Mój wzrok padł niemal od razu na niepozorną książkę, od razu ją rozpoznałam... zresztą duże, białe litery głosiły wszem i wobec: Gwiezdne Wojny. George Lucas. Zamrugałam z niedowierzaniem. A potem uśmiechnęłam się triumfalnie. Mam cię! Wypuściłam cię kiedyś z rąk, ale teraz do mnie wracasz... Zerknęłam na stronę tytułową. Rok wydania: 1990. Czy to możliwe, że jesteś tą samą, którą kiedyś odłożyłam? – zastanowiłam się. Rzeczywiście, parę lat temu wpadła mi w ręce książka autorstwa Lucasa, dokładnie w tym samym antykwariacie. Wtedy jednak nie miałam funduszy, więc byłam zmuszona ją odłożyć... a Luby nie mógł tego odżałować. Teraz jednak, skoro dostałam szansę się zrehabilitować, nie wahałam się już ani chwili. Zabieram cię ze sobą! - oznajmiłam książce, chociaż wiadomość wysłałam jej telepatycznie rzecz jasna.
Idealnie na prezent! Luby jest fanem Gwiezdnych Wojen, starał się nawet mnie przekabacić na Jedyną i Słuszną Stronę Mocy... trudno powiedzieć, czy mu się udało. Ale dzięki niemu obejrzałam całą serię i odłożyłam sceptycyzm na bok. Nawet zaczęłam czytać książki z tego uniwersum, które właściwie nie są takie złe. Fantastyka, ot tak, po prostu.

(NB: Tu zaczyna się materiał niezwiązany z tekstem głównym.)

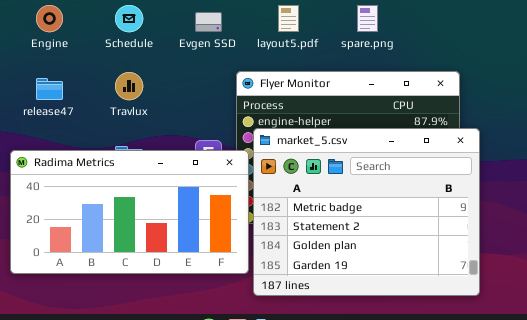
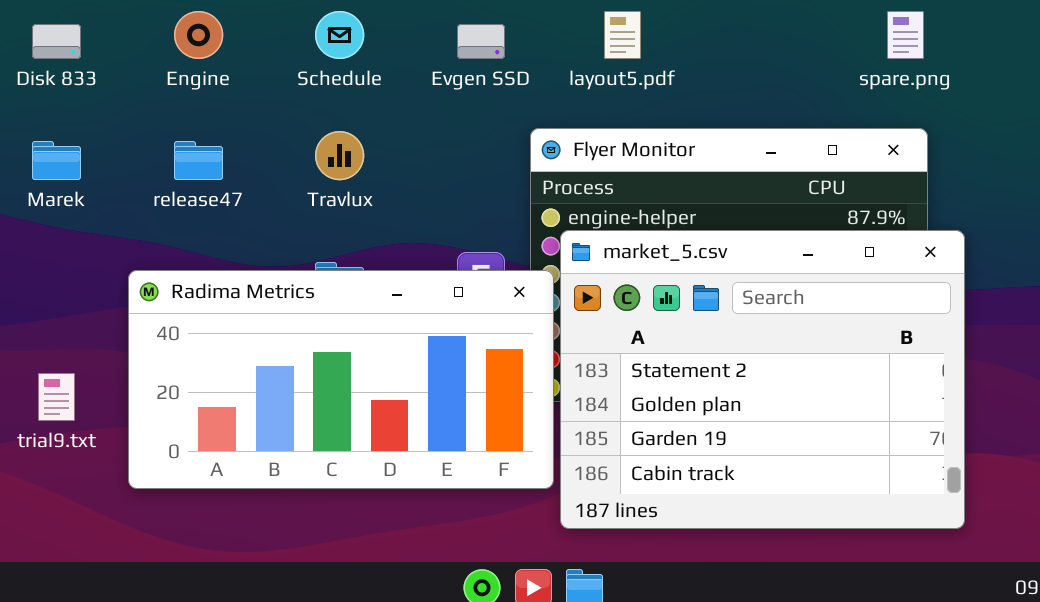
spare.png: [357,5,378,32] -> [887,11,924,59], moved
market_5.csv: [253,128,480,296] -> [560,230,965,529], scrolled down 1 row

Jadąc do domu rozmyślałam, czy sprezentować mu ją jak tylko go spotkam, czy dopiero dać mu ją na urodziny, które ma za parę miesięcy... Postanowiłam jednak, że otrzyma ją z okazji świąt, choć zdaje się, że ani w jego, ani w mojej rodzinie nie mieliśmy tradycji obdarowywania się na Wielkanoc. Nieistotne! Na urodziny dostanie coś innego, może rzutki, które mu się marzą... a może Mistrza i Małgorzatę? Cóż, mam jeszcze dość czasu, by nad tym pomyśleć. Póki co, wiem, że z tej książki na pewno się ucieszy. I to powoduje, że także odczuwam radość na samą myśl, że sprawię mu taką niespodziankę.